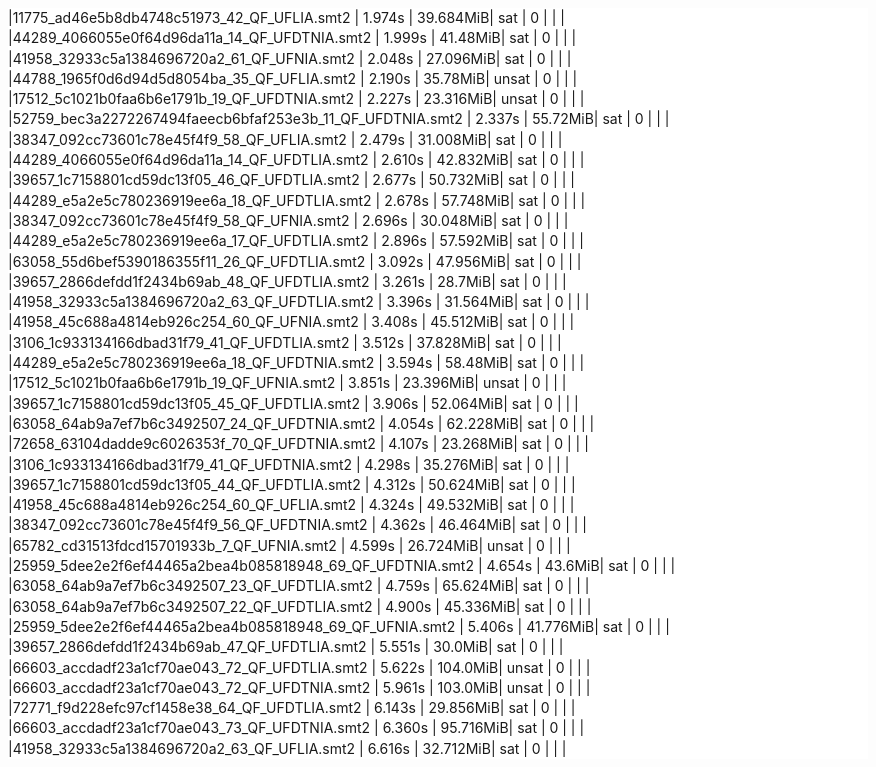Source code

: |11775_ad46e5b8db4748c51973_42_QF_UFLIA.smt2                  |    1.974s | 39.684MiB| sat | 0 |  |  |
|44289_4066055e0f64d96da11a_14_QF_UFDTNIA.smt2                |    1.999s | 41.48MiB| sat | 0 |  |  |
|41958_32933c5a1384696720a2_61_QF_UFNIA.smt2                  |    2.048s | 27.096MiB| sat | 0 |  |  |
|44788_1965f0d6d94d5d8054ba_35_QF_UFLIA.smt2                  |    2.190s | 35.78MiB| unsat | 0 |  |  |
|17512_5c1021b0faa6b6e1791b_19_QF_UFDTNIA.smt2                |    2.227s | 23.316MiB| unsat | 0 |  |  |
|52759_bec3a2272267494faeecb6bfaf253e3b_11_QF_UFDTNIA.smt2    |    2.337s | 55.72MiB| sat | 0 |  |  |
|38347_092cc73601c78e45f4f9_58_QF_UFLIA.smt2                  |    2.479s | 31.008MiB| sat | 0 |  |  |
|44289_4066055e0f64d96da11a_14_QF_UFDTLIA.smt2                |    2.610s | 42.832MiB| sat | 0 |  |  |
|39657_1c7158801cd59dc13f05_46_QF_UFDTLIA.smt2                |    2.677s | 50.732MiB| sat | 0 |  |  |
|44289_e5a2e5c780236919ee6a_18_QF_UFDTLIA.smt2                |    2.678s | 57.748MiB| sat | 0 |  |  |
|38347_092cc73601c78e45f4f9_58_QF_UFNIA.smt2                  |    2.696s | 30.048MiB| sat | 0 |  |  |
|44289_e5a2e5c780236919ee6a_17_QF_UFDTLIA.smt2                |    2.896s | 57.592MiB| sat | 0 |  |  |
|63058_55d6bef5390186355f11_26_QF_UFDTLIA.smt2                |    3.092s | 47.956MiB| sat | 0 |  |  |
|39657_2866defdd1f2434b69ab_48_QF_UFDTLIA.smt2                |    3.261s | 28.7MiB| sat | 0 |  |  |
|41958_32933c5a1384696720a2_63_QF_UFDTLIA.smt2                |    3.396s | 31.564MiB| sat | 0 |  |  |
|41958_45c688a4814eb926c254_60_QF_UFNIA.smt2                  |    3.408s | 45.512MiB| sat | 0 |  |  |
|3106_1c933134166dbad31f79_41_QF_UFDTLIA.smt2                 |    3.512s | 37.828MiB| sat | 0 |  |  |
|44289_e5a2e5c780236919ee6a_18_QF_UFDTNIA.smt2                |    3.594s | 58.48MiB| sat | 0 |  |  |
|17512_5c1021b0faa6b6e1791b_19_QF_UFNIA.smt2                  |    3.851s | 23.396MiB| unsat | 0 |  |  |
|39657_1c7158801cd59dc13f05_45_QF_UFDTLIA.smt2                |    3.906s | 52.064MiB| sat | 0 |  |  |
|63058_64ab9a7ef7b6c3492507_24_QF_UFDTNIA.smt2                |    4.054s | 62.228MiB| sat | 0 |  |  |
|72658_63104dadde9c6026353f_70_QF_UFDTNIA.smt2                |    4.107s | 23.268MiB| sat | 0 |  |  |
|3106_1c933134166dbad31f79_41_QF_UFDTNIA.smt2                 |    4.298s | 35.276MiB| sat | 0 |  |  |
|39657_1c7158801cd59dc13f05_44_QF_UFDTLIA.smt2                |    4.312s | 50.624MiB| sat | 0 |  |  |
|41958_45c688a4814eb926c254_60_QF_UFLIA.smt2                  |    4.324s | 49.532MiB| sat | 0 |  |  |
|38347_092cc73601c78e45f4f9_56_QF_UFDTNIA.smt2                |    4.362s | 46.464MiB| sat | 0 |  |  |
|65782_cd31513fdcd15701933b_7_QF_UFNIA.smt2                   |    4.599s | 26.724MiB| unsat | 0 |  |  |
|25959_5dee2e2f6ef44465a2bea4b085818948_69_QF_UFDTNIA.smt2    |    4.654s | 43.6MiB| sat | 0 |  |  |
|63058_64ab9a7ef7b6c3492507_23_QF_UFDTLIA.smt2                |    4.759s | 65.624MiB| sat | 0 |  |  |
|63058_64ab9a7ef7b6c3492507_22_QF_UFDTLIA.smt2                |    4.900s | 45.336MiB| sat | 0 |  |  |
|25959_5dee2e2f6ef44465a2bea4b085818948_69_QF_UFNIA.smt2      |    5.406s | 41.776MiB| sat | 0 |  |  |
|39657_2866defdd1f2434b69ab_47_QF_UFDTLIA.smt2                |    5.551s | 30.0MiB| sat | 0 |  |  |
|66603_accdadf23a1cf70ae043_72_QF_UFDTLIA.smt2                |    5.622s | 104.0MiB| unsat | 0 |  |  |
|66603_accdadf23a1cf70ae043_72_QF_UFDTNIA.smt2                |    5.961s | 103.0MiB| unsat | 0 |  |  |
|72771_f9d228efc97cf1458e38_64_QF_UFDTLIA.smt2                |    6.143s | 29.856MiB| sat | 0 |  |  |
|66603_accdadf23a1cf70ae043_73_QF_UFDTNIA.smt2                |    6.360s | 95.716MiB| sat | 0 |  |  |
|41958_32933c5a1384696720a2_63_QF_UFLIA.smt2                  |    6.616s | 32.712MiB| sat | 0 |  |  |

--

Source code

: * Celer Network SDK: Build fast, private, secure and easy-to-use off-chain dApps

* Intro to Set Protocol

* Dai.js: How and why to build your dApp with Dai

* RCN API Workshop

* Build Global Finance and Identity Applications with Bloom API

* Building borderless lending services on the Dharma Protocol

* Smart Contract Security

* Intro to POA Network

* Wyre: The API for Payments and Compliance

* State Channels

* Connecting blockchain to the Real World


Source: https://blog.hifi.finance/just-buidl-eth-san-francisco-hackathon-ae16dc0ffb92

EXERCISE PROMPT :: What is asked for is an exact copy of the lines above from the one containing "2.337s | 55.72MiB|" through the one containing "2.610s | 42.832MiB|", and only those.

SOLUTION BELOW ::
|52759_bec3a2272267494faeecb6bfaf253e3b_11_QF_UFDTNIA.smt2    |    2.337s | 55.72MiB| sat | 0 |  |  |
|38347_092cc73601c78e45f4f9_58_QF_UFLIA.smt2                  |    2.479s | 31.008MiB| sat | 0 |  |  |
|44289_4066055e0f64d96da11a_14_QF_UFDTLIA.smt2                |    2.610s | 42.832MiB| sat | 0 |  |  |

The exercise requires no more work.